Les sources des dommages de la Seconde Guerre mondiale

La Bretagne subit de nombreux dommages durant la Seconde Guerre mondiale. Les combats et, surtout, les bombardements aériens réduisent à l’état de ruine tout ou partie de nombreuses villes (Brest, Lorient, Saint-Nazaire, Saint-Malo... mais également Bruz, en Ille-et-Vilaine). En raison de l’ampleur des dégâts et des préjudices qu’ils causent à l’économie, mais aussi aux particuliers, l’État décide dès 1940 de créer dans chaque département une direction des dommages de guerre. L’objectif est alors de recenser, d’indemniser et de hiérarchiser les besoins pour reconstruire le plus rapidement possible. Ces documents constituent de formidables sources pour celui qui s’intéresse à l’histoire de la Seconde Guerre mondiale et à celle de la reconstruction. Le généalogiste et l’historien de l’art y trouveront également de précieuses informations.

Carte postale. Collection particulière.

Pour se repérer dans les fonds, le chercheur profite de l’harmonisation des plans de classement décidée dès 1947 par le ministère de la Reconstruction et de l’Urbanisme.
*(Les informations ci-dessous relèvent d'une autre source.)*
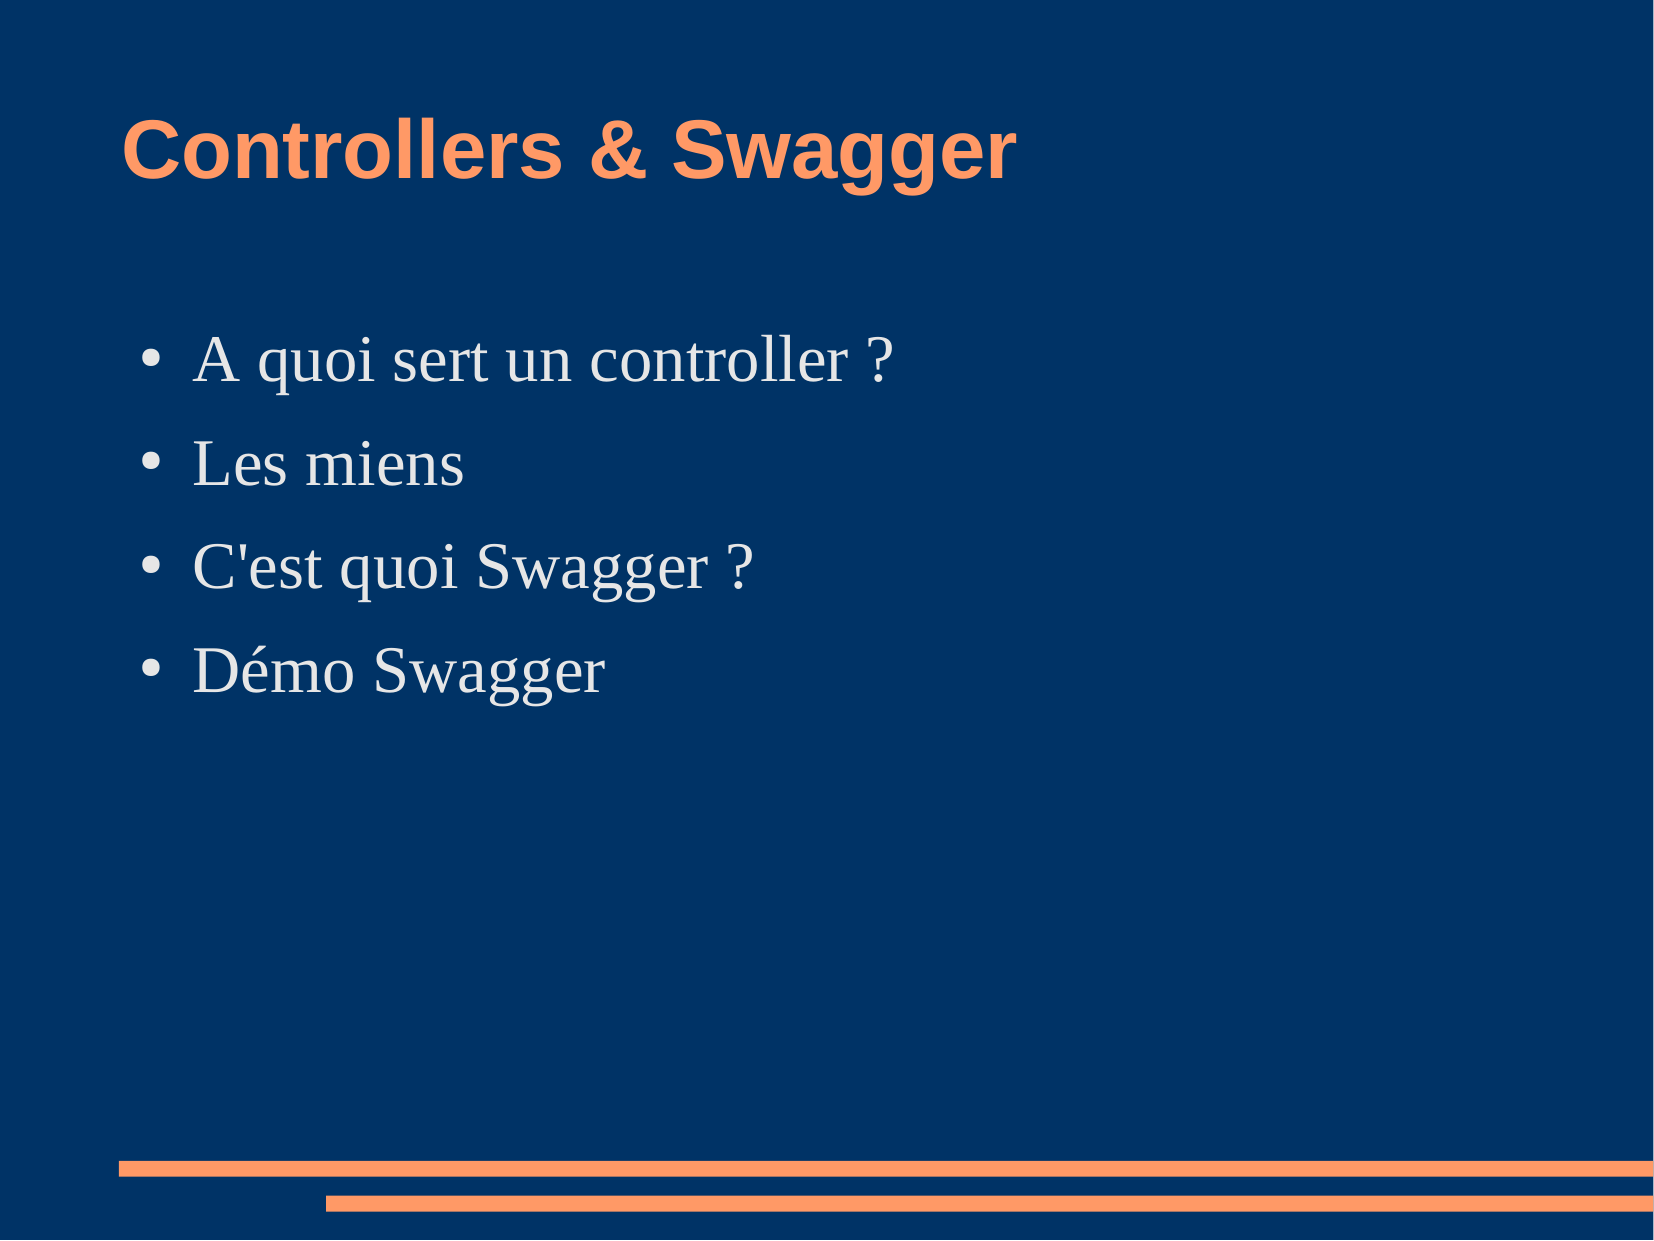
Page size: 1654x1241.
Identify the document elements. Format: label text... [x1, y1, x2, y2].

title Controllers & Swagger [121, 46, 1534, 254]
list A quoi sert un controller ? Les miens C'est quoi Swagger ? Démo Swagger [121, 322, 1561, 1132]
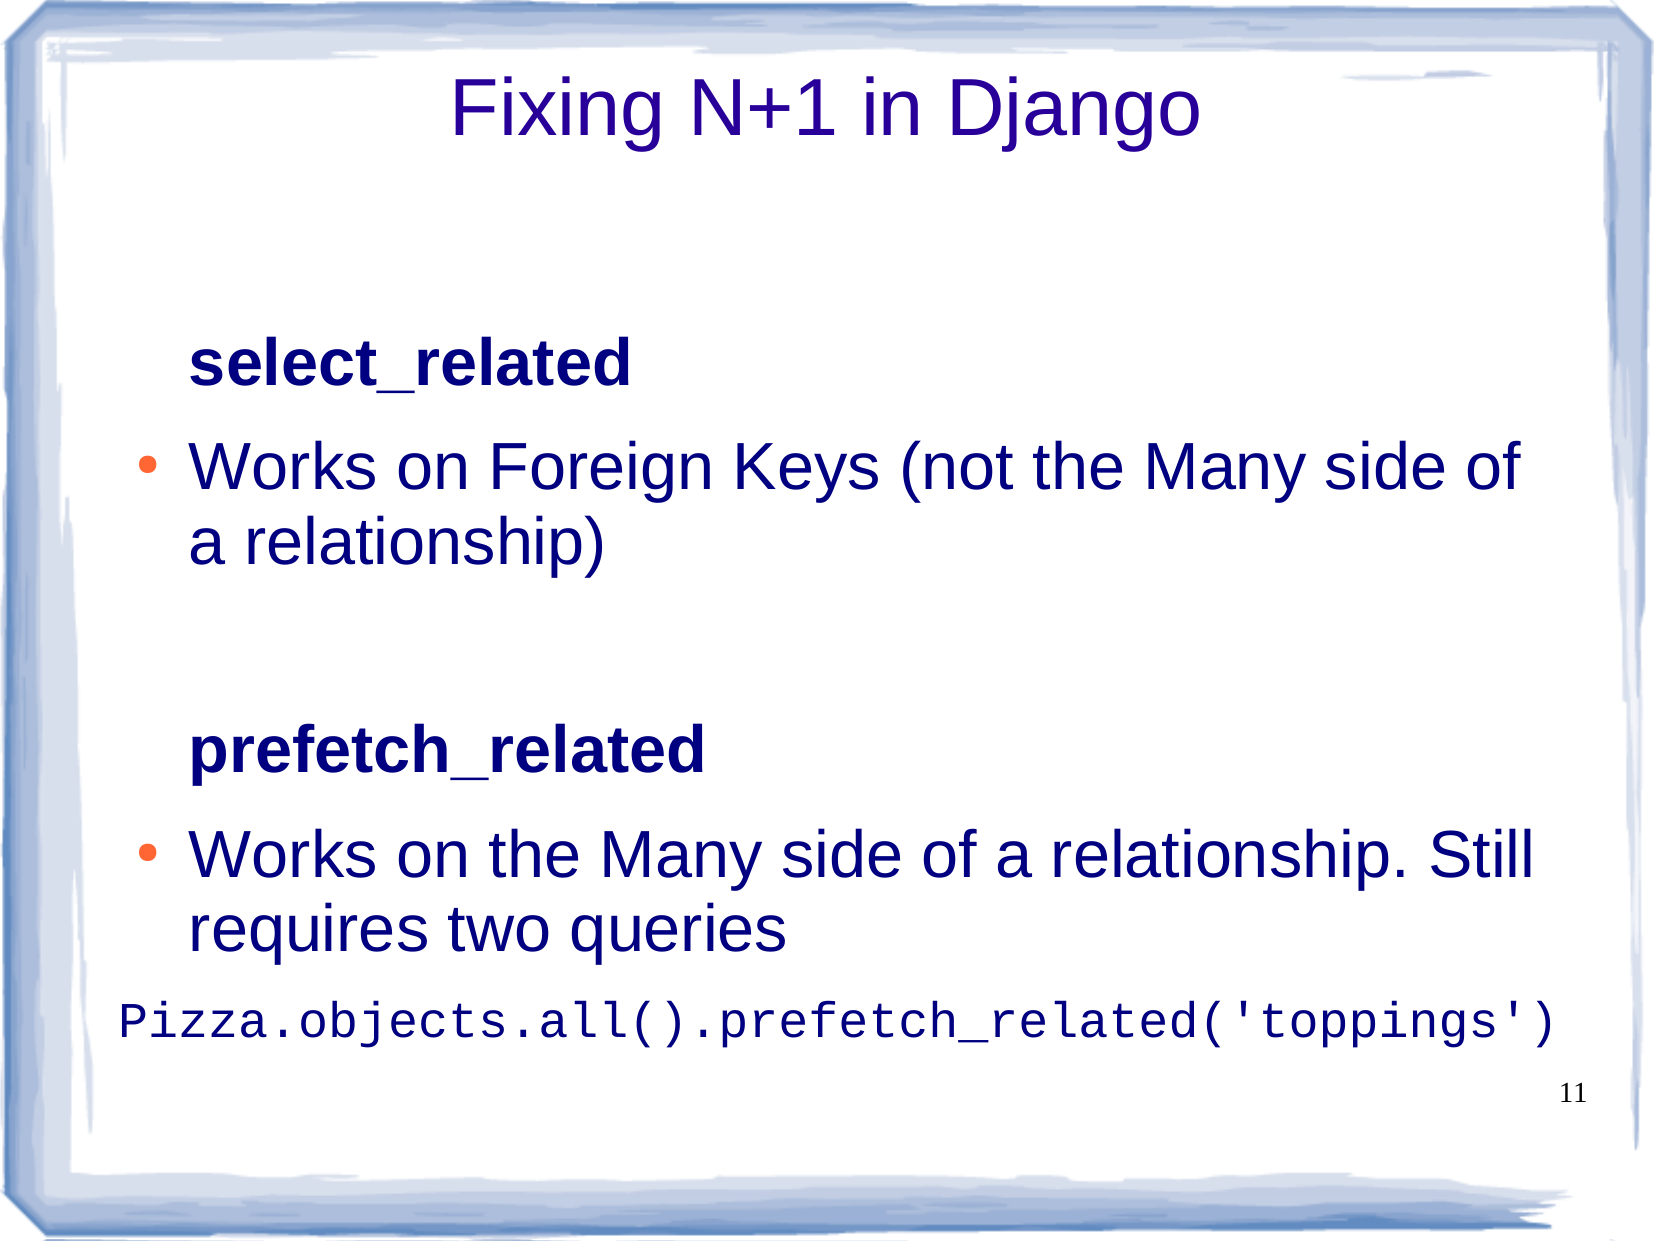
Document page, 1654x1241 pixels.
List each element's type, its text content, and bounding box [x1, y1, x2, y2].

list select_related Works on Foreign Keys (not the Many side of a relationship) prefetch_related Works on the Many side of a relationship. Still requires two queries Pizza.objects.all().prefetch_related('toppings') [118, 324, 1571, 1053]
picture [0, 0, 1654, 1241]
title Fixing N+1 in Django [82, 49, 1571, 257]
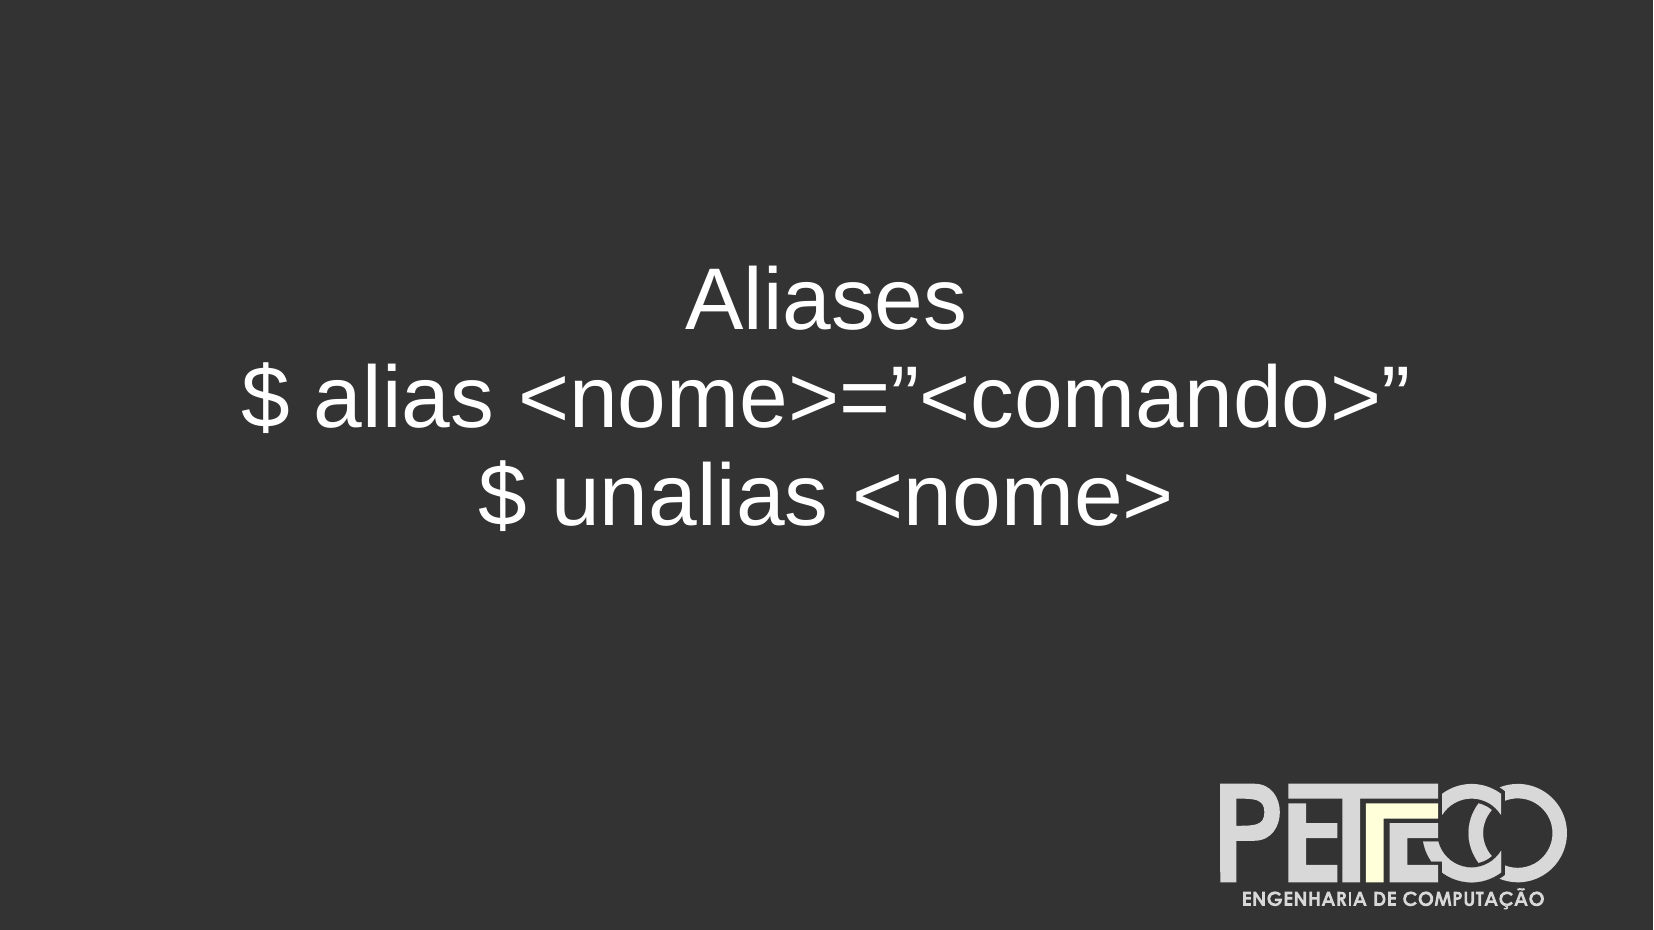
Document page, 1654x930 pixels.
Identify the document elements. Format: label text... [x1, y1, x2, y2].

subtitle Aliases $ alias <nome>=”<comando>” $ unalias <nome> [82, 37, 1571, 757]
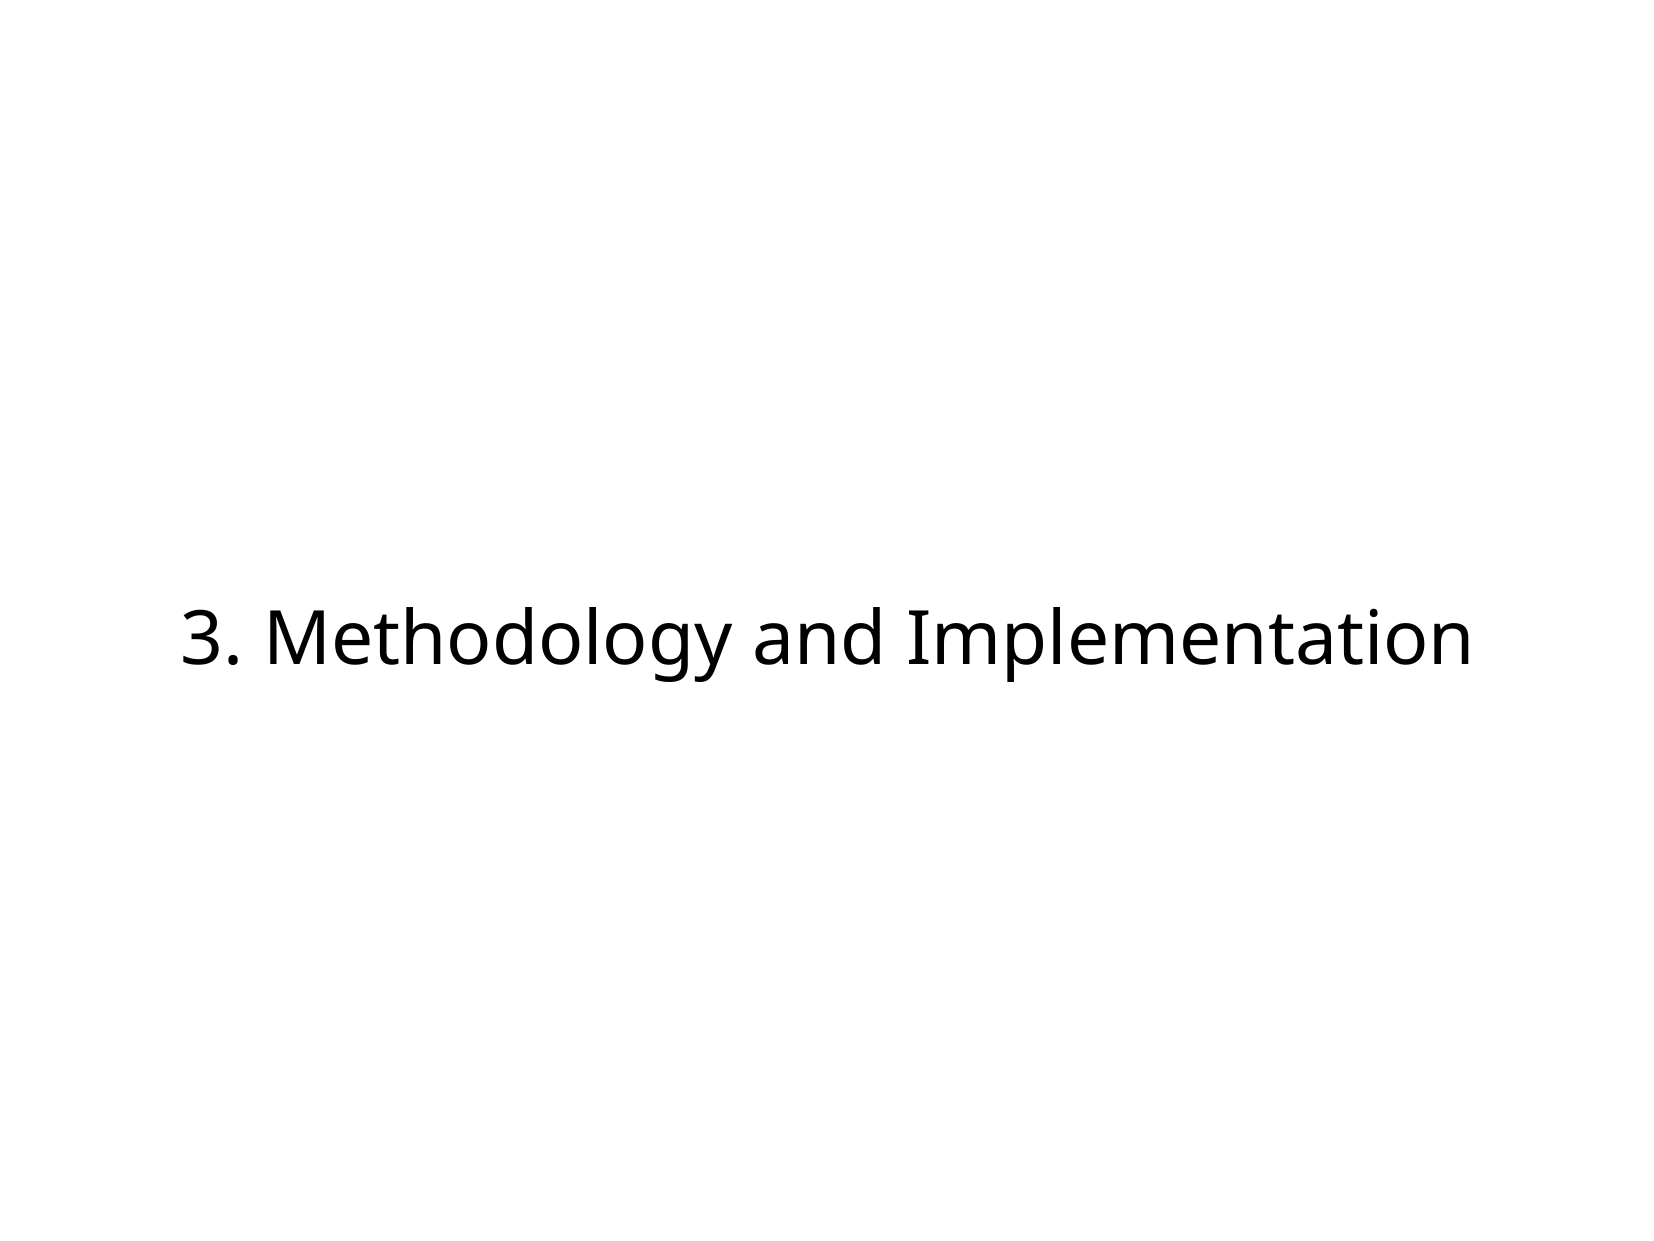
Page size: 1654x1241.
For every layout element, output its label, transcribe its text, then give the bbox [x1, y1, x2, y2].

title 3. Methodology and Implementation [84, 531, 1573, 739]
Ce plan est par la suite conforté par les Archives de France dans la circulaire n°63-7 du 7 février 1963. Il prévoit un classement en trois parties :

  • les documents liés au fonctionnement administratif de la direction départementale (réglementation, comptabilité…), toujours très utiles à l’historien.
  • les dossiers individuels regroupant les procédures dites « priorité nationale » qui sont déterminées « soit en fonction du montant élevé de l'indemnité à régler, soit en fonction du rôle particulier joué dans le relèvement de l'économie nationale par la branche industrie ou de commerce en cause » comme le rappelle le directeur des Archives de France en 1963. Ces archives sont d’autant plus précieuses qu’elles mettent en avant les secteurs désignés comme étant prioritaires par l’État.
  • les autres dossiers individuels traités sur le plan départemental.

Cette dernière partie, la plus volumineuse, est très certainement celle qui intéressera le plus les généalogistes. En effet, à partir du fichier nominatif, il est particulièrement aisé d’accéder au dossier d’une personne préalablement identifiée. Les dossiers sont dissociés selon cinq catégories : habitations des particuliers ; bâtiments et éléments d'exploitations agricoles ; bâtiments et éléments d'exploitations industrielles et commerciales (qui comprend un sous-groupe composé des sociétés d'armement et des bateaux de pêche) ; bâtiments et éléments d'exploitation des services publics (dont des monuments historiques) ; mobiliers1.

On trouve dans chaque dossier l’évaluation du sinistre, les plans et projets de reconstruction et de réparation, les – éventuels – permis de construire et certificats de conformité, ainsi que les devis et règlements financiers. On y découvre parfois aussi des photographies de l’état des bâtiments avant-guerre, ou suite à leur destruction.

Malheureusement, de nombreuses éliminations sont autorisées à la fin des années 1960 après règlement des dédommagements. Si certains dossiers sont détruits dans leur intégralité (dossiers d'allocations d'attente), d’autres sont échantillonnés (dossiers agricoles, dossiers mobiliers)…  Dans certains départements particulièrement sinistrés, comme dans le Morbihan, près d’un kilomètre linéaire de documents auraient ainsi été produits par l’administration jusque dans les années 1970. Il n’en demeure plus que 360 mètres, désormais conservés aux Archives départementales, soit une perte de l’ordre des deux tiers.

La cathédrale de Saint-Malo, sans date. Photographie. Collection particuière.

Ces recherches sont facilitées par l’accessibilité sans restriction des archives. Pour une estimation plus complète – et plus visuelle – les fonds de la direction départementale des dommages de guerre peuvent être complétés par les photographies aériennes réalisées par la mission photographique du ministère de la Reconstruction et de l’Urbanisme après 1944.

Yves-Marie EVANNO

 

 

1 La grande majorité des dossiers concernant le mobilier (meubles, vélos…) ont néanmoins été éliminés dans les années 1960.